Problem:
In the lines below, replace "Événements" with "Events" and change nothing else. Rewrite every line, and leave out the pictures.

[Opening Given entries section]

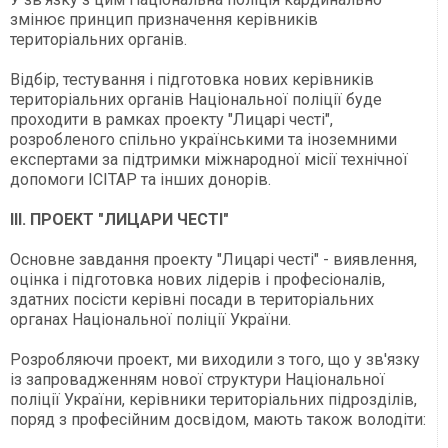
змінює принцип призначення керівників
територіальних органів.
Відбір, тестування і підготовка нових керівників
територіальних органів Національної поліції буде
проходити в рамках проекту "Лицарі честі",
розробленого спільно українськими та іноземними
експертами за підтримки міжнародної місії технічної
допомоги ICITAP та інших донорів.
ІІІ. ПРОЕКТ "ЛИЦАРИ ЧЕСТІ"
Основне завдання проекту "Лицарі честі" - виявлення,
оцінка і підготовка нових лідерів і професіоналів,
здатних посісти керівні посади в територіальних
органах Національної поліції України.
Розробляючи проект, ми виходили з того, що у зв'язку
із запровадженням нової структури Національної
поліції України, керівники територіальних підрозділів,
поряд з професійним досвідом, мають також володіти:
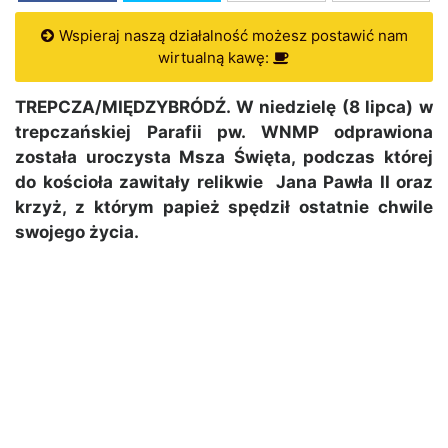
Wspieraj naszą działalność możesz postawić nam
wirtualną kawę:
TREPCZA/MIĘDZYBRÓDŹ. W niedzielę (8 lipca) w
trepczańskiej Parafii pw. WNMP odprawiona
została uroczysta Msza Święta, podczas której
do kościoła zawitały relikwie Jana Pawła II oraz
krzyż, z którym papież spędził ostatnie chwile
swojego życia.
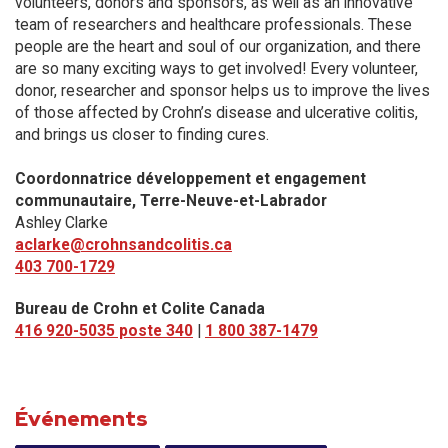
volunteers, donors and sponsors, as well as an innovative
team of researchers and healthcare professionals. These
people are the heart and soul of our organization, and there
are so many exciting ways to get involved! Every volunteer,
donor, researcher and sponsor helps us to improve the lives
of those affected by Crohn’s disease and ulcerative colitis,
and brings us closer to finding cures.
Coordonnatrice développement et engagement
communautaire, Terre-Neuve-et-Labrador
Ashley Clarke
aclarke@crohnsandcolitis.ca
403 700-1729
Bureau de Crohn et Colite Canada
416 920-5035 poste 340
|
1 800 387-1479
Événements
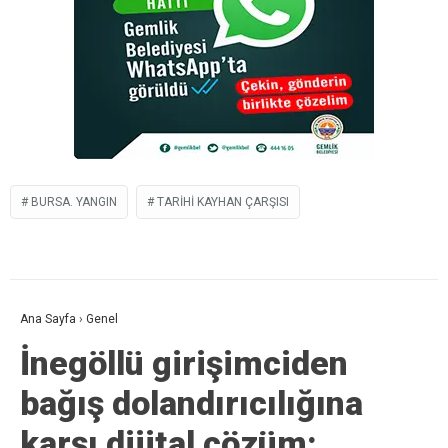
BURSA. YANGIN
TARIHI KAYHAN ÇARŞISI
Ana Sayfa
›
Genel
İnegöllü girişimciden
bağış dolandırıcılığına
karşı dijital çözüm:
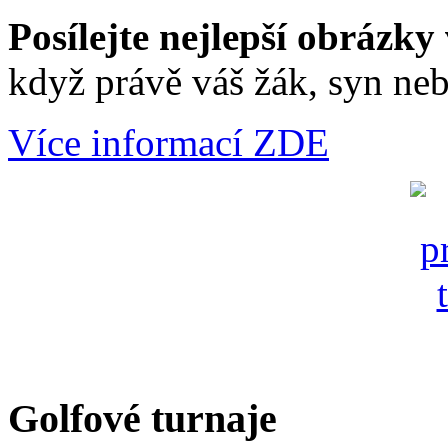
Posílejte nejlepší obrázky 
když právě váš žák, syn neb
Více informací ZDE
Golfové turnaje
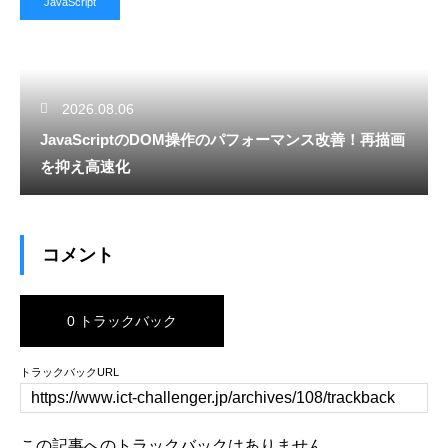
JavaScript
2026.08.06
JavaScriptのDOM操作のパフォーマンス改善！再描画
を抑え高速化
コメント
0 トラックバック
トラックバックURL
この記事へのトラックバックはありません。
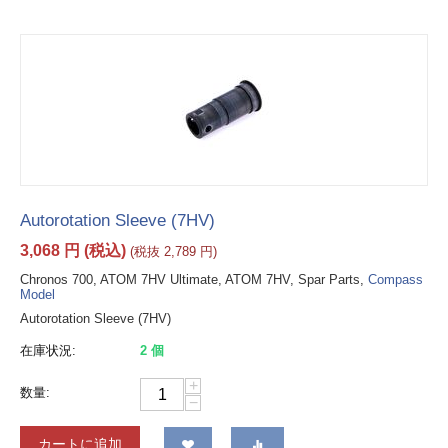
Autorotation Sleeve (7HV)
3,068
円
(税込)
(税抜
2,789
円
)
Chronos 700, ATOM 7HV Ultimate, ATOM 7HV, Spar Parts,
Compass
Model
Autorotation Sleeve (7HV)
在庫状況:
2 個
+
数量:
−
カートに追加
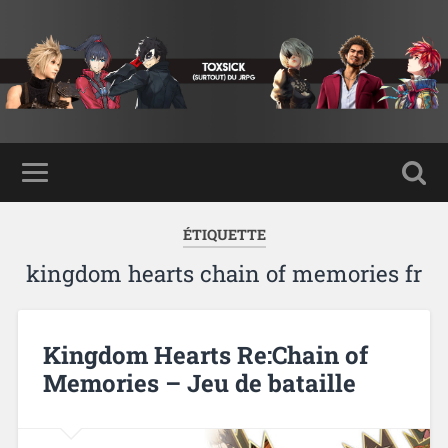
ÉTIQUETTE
kingdom hearts chain of memories fr
Kingdom Hearts Re:Chain of
Memories – Jeu de bataille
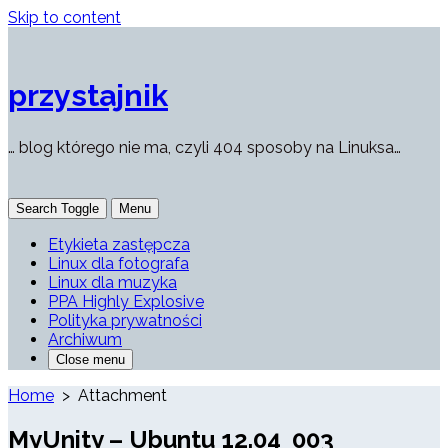
Skip to content
przystajnik
… blog którego nie ma, czyli 404 sposoby na Linuksa…
Search Toggle
Menu
Etykieta zastępcza
Linux dla fotografa
Linux dla muzyka
PPA Highly Explosive
Polityka prywatności
Archiwum
Close menu
Home
> Attachment
MyUnity – Ubuntu 12.04_003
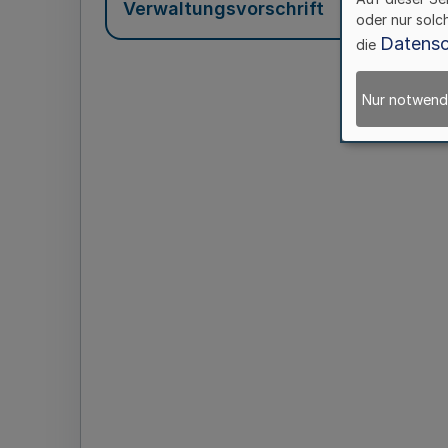
Verwaltungsvorschrift
oder nur solc
Datensc
die
Nur notwend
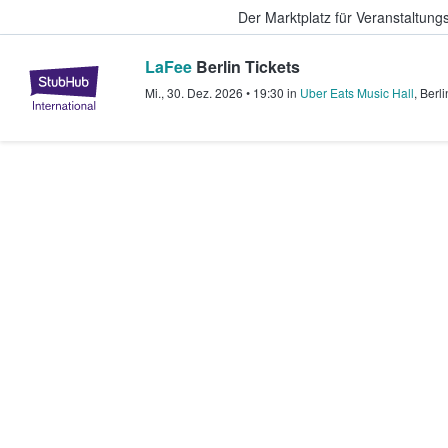
Der Marktplatz für Veranstaltungs
LaFee
Berlin Tickets
StubHub - Wo Fans Tickets kauf
Mi., 30. Dez. 2026
•
19:30
in
Uber Eats Music Hall
,
Berli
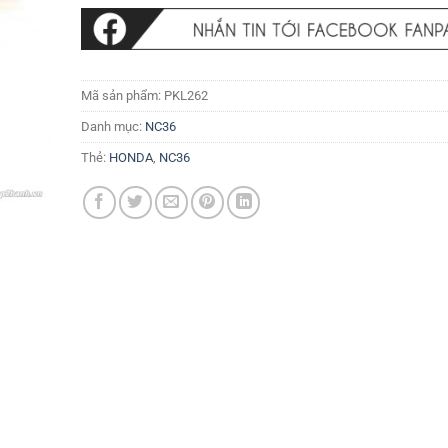
Mã sản phẩm:
PKL262
Danh mục:
NC36
Thẻ:
HONDA
,
NC36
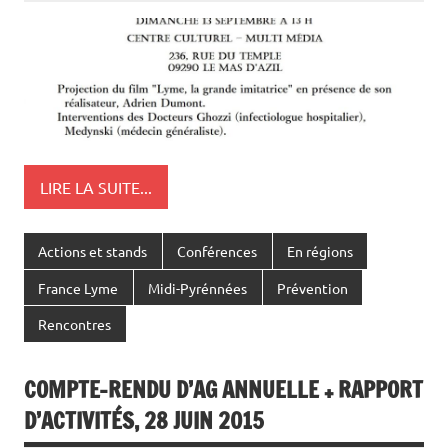
LIRE LA SUITE...
Actions et stands
Conférences
En régions
France Lyme
Midi-Pyrénnées
Prévention
Rencontres
COMPTE-RENDU D’AG ANNUELLE + RAPPORT
D’ACTIVITÉS, 28 JUIN 2015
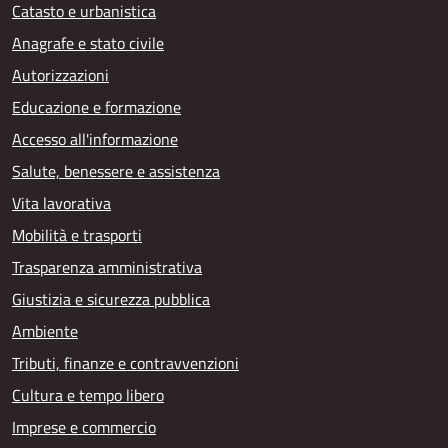
Catasto e urbanistica
Anagrafe e stato civile
Autorizzazioni
Educazione e formazione
Accesso all'informazione
Salute, benessere e assistenza
Vita lavorativa
Mobilità e trasporti
Trasparenza amministrativa
Giustizia e sicurezza pubblica
Ambiente
Tributi, finanze e contravvenzioni
Cultura e tempo libero
Imprese e commercio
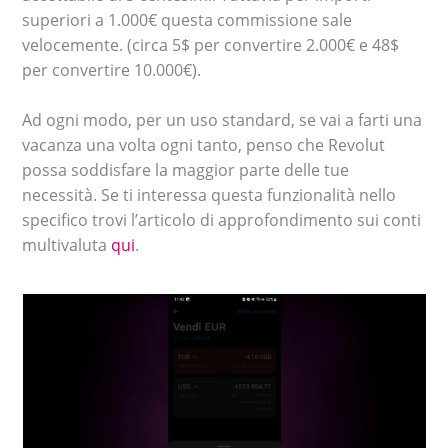
superiori a 1.000€ questa commissione sale
velocemente. (circa 5$ per convertire 2.000€ e 48$
per convertire 10.000€).
Ad ogni modo, per un uso standard, se vai a farti una
vacanza una volta ogni tanto, penso che Revolut
possa soddisfare la maggior parte delle tue
necessità. Se ti interessa questa funzionalità nello
specifico trovi l’articolo di approfondimento sui conti
multivaluta
qui
.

[Closing Given entries section]

Solution:
змінює принцип призначення керівників
територіальних органів.
Відбір, тестування і підготовка нових керівників
територіальних органів Національної поліції буде
проходити в рамках проекту "Лицарі честі",
розробленого спільно українськими та іноземними
експертами за підтримки міжнародної місії технічної
допомоги ICITAP та інших донорів.
ІІІ. ПРОЕКТ "ЛИЦАРИ ЧЕСТІ"
Основне завдання проекту "Лицарі честі" - виявлення,
оцінка і підготовка нових лідерів і професіоналів,
здатних посісти керівні посади в територіальних
органах Національної поліції України.
Розробляючи проект, ми виходили з того, що у зв'язку
із запровадженням нової структури Національної
поліції України, керівники територіальних підрозділів,
поряд з професійним досвідом, мають також володіти:
Wspieraj naszą działalność możesz postawić nam
wirtualną kawę:
TREPCZA/MIĘDZYBRÓDŹ. W niedzielę (8 lipca) w
trepczańskiej Parafii pw. WNMP odprawiona
została uroczysta Msza Święta, podczas której
do kościoła zawitały relikwie Jana Pawła II oraz
krzyż, z którym papież spędził ostatnie chwile
swojego życia.
volunteers, donors and sponsors, as well as an innovative
team of researchers and healthcare professionals. These
people are the heart and soul of our organization, and there
are so many exciting ways to get involved! Every volunteer,
donor, researcher and sponsor helps us to improve the lives
of those affected by Crohn’s disease and ulcerative colitis,
and brings us closer to finding cures.
Coordonnatrice développement et engagement
communautaire, Terre-Neuve-et-Labrador
Ashley Clarke
aclarke@crohnsandcolitis.ca
403 700-1729
Bureau de Crohn et Colite Canada
416 920-5035 poste 340
|
1 800 387-1479
Events
BURSA. YANGIN
TARIHI KAYHAN ÇARŞISI
Ana Sayfa
›
Genel
İnegöllü girişimciden
bağış dolandırıcılığına
karşı dijital çözüm:
Posílejte nejlepší obrázky 
když právě váš žák, syn neb
Více informací ZDE
Golfové turnaje
JavaScript
2026.08.06
JavaScriptのDOM操作のパフォーマンス改善！再描画
を抑え高速化
コメント
0 トラックバック
トラックバックURL
この記事へのトラックバックはありません。
Autorotation Sleeve (7HV)
3,068
円
(税込)
(税抜
2,789
円
)
Chronos 700, ATOM 7HV Ultimate, ATOM 7HV, Spar Parts,
Compass
Model
Autorotation Sleeve (7HV)
在庫状況:
2 個
+
数量:
−
カートに追加
ÉTIQUETTE
kingdom hearts chain of memories fr
Kingdom Hearts Re:Chain of
Memories – Jeu de bataille
Skip to content
przystajnik
… blog którego nie ma, czyli 404 sposoby na Linuksa…
Search Toggle
Menu
Etykieta zastępcza
Linux dla fotografa
Linux dla muzyka
PPA Highly Explosive
Polityka prywatności
Archiwum
Close menu
Home
> Attachment
MyUnity – Ubuntu 12.04_003
Verwaltungsvorschrift
oder nur solc
Datensc
die
Nur notwend
Der Marktplatz für Veranstaltungs
LaFee
Berlin Tickets
StubHub - Wo Fans Tickets kauf
Mi., 30. Dez. 2026
•
19:30
in
Uber Eats Music Hall
,
Berli
Mã sản phẩm:
PKL262
Danh mục:
NC36
Thẻ:
HONDA
,
NC36
LIRE LA SUITE...
Actions et stands
Conférences
En régions
France Lyme
Midi-Pyrénnées
Prévention
Rencontres
COMPTE-RENDU D’AG ANNUELLE + RAPPORT
D’ACTIVITÉS, 28 JUIN 2015
Catasto e urbanistica
Anagrafe e stato civile
Autorizzazioni
Educazione e formazione
Accesso all'informazione
Salute, benessere e assistenza
Vita lavorativa
Mobilità e trasporti
Trasparenza amministrativa
Giustizia e sicurezza pubblica
Ambiente
Tributi, finanze e contravvenzioni
Cultura e tempo libero
Imprese e commercio
superiori a 1.000€ questa commissione sale
velocemente. (circa 5$ per convertire 2.000€ e 48$
per convertire 10.000€).
Ad ogni modo, per un uso standard, se vai a farti una
vacanza una volta ogni tanto, penso che Revolut
possa soddisfare la maggior parte delle tue
necessità. Se ti interessa questa funzionalità nello
specifico trovi l’articolo di approfondimento sui conti
multivaluta
qui
.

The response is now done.